Wednesday, December 12, 2012

“The Joy of the Lord”


    Our view of God’s disposition determines our own.

    “Beholding as in a glass the glory of the Lord, we are changed into the same image, from glory to glory, even as by the Spirit of the Lord” (II Corinthians 3:18).

    This truth particularly applies to the matter of joy.  Do we view our Lord as a joyful being?  We must, if we are to faithfully understand and respond to the teaching of Scripture.

    “The joy of the Lord is your strength” (Nehemiah 8:10).
     “Then will I go unto the altar of God, unto God my exceeding joy” (Psalm 43:4).
     “Unto the Son He saith, Thy throne, O God, is forever and ever: a scepter of righteousness is the scepter of Thy kingdom.  Thou hast loved righteousness, and hated iniquity; therefore God, even Thy God, hath anointed Thee with the oil of gladness above thy fellows” (Hebrews 1:8-9).

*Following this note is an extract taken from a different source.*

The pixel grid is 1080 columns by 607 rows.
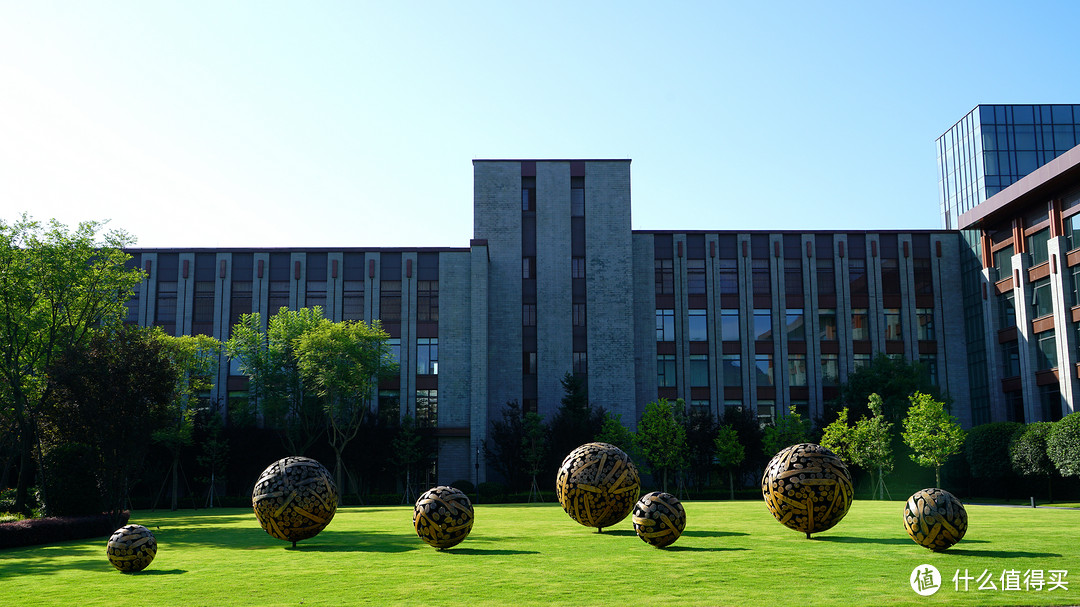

    While the Bible depicts God as experiencing the full gamut of feeling, His primary emotional sensibility teems with joy and gladness.  The reason for such a blessed truth involves the fact that our Lord finds His primary fulfillment in Himself, that is, in the triune being of the Father, Son, and Holy Spirit.  The conditions and happenings of creation affect Him emotionally, particularly the human race originally created in His image.  We do not, however, determine whether God exists in “exceeding joy,” or as anointed with “the oil of gladness.”  These blessed sensibilities flow from and within the Godhead, wherein three perfect Persons exist in a oneness of loving devotion, affection and commitment.  Thus, He (They) do not require us to provide joy in the most primary sense and sensibility.

    Our view of a joyful Heaven elicits and inspires a joyful experience in our own hearts upon the earth.  As with God, born again believers in the Lord Jesus Christ feel the full gamut of emotion during our sojourn in a fallen world.  A Biblical view of our Lord nevertheless installs joy as our growing and primary emotional sensibility.  Whatever circumstances and conditions may involve, our joy ebbs or flows to the degree we know God in whatever life may bring to us.  “The joy of the Lord is your strength.”   From prisons, crosses, pits, pyres, sickbeds, and painful challenges known by believers throughout the history of the church, the Lord’s song of joy has sounded and resounded.  Yes, our view of God’s disposition determines our own.  He is a wellspring of joy by and within Himself, causing those who know Him as He is to become His tributaries of gladness in all places, at all times, and in all things.

“Rejoice in the Lord alway, and again I say, rejoice.”